## What is asked
• a. Translate this sentence from the Dataplex Catalog synchronization page below into Spanish: "You can synchronize manually, or you can automate it by adding a synchronization schedule."
• b. From the prerequisites in the Dataplex Catalog synchronization page below, list every role named as an example.

## Source extract
Synchronize via the Google Dataplex Catalog ingestion

Important This feature is available only in the latest UI.

Synchronizing via the Google Dataplex Catalog ingestion is the process of integrating metadata from the Google Dataplex projects and making the data available in Collibra Platform.

You can synchronize manually, or you can automate it by adding a synchronization schedule.

Prerequisites

You have enabled the Cloud Resource Manager API in GCP.
You have created a GCP connection.
You have added the Google Dataplex Catalog synchronization capability to the GCP connection.
You created a System asset in which you want to add the Google Dataplex assets, for example BigQuery.
Make sure you are on the latest UI, because the Dataplex Catalog ingestion is available only in the latest UI.
You have a resource role with the Configure external system resource permission, for example, Owner.
You have a global role with the Catalog global permission, for example, Catalog Author.
You have a global role with the View Edge connections and capabilities global permission, for example, Edge integration engineer.

Steps

Manually synchronize Google Dataplex Catalog
Add a synchronization schedule

On the main toolbar, click → Catalog.
The Catalog homepage opens.
On the main toolbar, click .
The Create dialog box appears.
In the Register with Edge section of the Create dialog box, click Integration Configuration.
The Integration Configuration tab page opens.

## Recorded data
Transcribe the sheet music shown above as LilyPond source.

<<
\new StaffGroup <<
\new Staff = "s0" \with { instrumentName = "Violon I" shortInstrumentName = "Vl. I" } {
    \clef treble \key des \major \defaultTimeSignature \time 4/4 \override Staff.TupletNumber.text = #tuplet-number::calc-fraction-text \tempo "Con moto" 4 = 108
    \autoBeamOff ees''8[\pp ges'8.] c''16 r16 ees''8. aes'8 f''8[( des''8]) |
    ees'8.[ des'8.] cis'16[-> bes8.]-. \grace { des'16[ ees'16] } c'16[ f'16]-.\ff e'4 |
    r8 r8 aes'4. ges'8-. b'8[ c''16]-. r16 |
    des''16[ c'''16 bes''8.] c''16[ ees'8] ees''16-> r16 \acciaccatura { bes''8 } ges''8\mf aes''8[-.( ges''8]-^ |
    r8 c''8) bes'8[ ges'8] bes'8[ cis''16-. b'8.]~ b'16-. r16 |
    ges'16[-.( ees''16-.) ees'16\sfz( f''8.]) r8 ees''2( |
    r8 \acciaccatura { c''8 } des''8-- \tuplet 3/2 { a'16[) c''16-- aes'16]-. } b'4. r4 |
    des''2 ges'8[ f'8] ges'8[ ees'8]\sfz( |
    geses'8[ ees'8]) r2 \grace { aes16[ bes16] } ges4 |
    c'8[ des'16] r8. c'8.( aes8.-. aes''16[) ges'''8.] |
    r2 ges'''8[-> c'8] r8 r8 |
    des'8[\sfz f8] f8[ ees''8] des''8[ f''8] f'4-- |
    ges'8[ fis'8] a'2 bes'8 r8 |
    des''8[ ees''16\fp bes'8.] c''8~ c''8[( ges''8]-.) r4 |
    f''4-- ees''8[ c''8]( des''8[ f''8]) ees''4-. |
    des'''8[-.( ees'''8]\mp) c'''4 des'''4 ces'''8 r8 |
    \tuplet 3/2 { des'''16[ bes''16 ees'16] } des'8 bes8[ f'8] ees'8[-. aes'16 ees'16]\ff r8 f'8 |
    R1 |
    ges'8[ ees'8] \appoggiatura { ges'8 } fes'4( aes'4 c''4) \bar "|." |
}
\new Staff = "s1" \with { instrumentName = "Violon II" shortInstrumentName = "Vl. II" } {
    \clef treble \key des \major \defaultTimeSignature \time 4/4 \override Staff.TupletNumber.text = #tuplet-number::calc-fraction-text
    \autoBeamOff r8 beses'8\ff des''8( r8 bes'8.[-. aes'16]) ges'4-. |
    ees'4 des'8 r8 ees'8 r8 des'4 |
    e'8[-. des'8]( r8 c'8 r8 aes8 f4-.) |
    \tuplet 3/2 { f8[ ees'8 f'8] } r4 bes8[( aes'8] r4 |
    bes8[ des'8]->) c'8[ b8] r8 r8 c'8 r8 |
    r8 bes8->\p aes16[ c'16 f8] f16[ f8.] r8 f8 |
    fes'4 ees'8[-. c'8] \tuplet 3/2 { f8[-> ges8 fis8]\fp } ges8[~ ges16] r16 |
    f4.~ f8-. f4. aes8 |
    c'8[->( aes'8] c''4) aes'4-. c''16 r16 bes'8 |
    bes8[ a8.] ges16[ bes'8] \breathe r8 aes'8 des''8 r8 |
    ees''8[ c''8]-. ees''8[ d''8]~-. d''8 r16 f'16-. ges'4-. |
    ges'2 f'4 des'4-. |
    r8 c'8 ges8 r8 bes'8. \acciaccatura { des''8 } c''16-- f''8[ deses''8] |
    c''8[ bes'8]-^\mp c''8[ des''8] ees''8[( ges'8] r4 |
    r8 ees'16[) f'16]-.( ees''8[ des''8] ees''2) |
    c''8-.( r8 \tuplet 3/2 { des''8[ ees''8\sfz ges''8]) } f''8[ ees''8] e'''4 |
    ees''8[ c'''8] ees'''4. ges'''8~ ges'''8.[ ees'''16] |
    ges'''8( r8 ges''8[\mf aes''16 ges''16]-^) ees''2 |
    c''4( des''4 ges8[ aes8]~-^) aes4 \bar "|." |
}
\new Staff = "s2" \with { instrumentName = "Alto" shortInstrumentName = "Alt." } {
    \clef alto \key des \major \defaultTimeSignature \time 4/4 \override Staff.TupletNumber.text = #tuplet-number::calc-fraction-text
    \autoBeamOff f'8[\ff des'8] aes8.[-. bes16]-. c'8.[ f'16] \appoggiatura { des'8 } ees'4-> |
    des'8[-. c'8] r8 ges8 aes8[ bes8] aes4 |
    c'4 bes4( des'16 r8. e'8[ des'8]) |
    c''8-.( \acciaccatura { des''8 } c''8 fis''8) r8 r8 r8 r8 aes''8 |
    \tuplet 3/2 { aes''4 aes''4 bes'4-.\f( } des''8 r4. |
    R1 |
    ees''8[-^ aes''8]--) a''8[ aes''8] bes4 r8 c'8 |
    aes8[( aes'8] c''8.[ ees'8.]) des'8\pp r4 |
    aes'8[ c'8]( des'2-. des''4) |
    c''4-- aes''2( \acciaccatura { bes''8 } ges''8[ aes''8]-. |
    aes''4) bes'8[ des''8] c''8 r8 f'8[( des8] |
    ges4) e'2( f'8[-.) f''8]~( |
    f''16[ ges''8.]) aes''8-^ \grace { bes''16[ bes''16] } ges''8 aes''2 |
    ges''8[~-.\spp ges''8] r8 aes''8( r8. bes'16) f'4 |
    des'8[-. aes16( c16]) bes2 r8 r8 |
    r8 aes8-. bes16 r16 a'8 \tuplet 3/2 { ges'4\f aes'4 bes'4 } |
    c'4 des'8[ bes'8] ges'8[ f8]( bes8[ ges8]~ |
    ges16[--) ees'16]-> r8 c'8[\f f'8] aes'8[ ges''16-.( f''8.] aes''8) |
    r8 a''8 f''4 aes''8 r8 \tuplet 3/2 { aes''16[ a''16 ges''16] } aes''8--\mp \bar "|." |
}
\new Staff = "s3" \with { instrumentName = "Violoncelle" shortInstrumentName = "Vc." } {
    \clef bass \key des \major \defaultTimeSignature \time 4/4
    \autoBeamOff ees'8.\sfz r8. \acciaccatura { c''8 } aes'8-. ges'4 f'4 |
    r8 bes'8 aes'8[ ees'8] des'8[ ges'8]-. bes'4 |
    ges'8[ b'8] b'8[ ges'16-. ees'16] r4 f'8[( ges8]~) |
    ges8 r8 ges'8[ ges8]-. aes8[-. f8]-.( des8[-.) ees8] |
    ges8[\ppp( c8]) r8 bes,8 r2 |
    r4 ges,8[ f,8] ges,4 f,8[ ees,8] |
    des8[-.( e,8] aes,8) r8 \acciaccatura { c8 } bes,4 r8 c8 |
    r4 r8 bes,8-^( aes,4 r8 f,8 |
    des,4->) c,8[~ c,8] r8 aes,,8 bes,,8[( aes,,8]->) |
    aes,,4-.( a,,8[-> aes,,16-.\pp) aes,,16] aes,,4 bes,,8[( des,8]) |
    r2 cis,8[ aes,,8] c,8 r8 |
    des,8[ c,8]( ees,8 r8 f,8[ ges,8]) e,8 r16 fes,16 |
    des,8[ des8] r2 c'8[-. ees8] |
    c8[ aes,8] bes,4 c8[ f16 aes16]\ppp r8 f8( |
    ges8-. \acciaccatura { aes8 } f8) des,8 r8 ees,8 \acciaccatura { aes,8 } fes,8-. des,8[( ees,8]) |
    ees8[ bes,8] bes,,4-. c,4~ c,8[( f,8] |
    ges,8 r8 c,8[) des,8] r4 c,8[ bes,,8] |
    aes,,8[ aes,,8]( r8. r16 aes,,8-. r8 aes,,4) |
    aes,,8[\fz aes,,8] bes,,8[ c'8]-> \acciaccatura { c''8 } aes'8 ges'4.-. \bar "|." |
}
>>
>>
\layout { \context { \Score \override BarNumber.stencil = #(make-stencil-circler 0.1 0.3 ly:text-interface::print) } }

## Answers to the tasks
• a. Puede sincronizar manualmente o puede automatizarlo agregando una programación de sincronización.

• b.
- Owner
- Catalog Author
- Edge integration engineer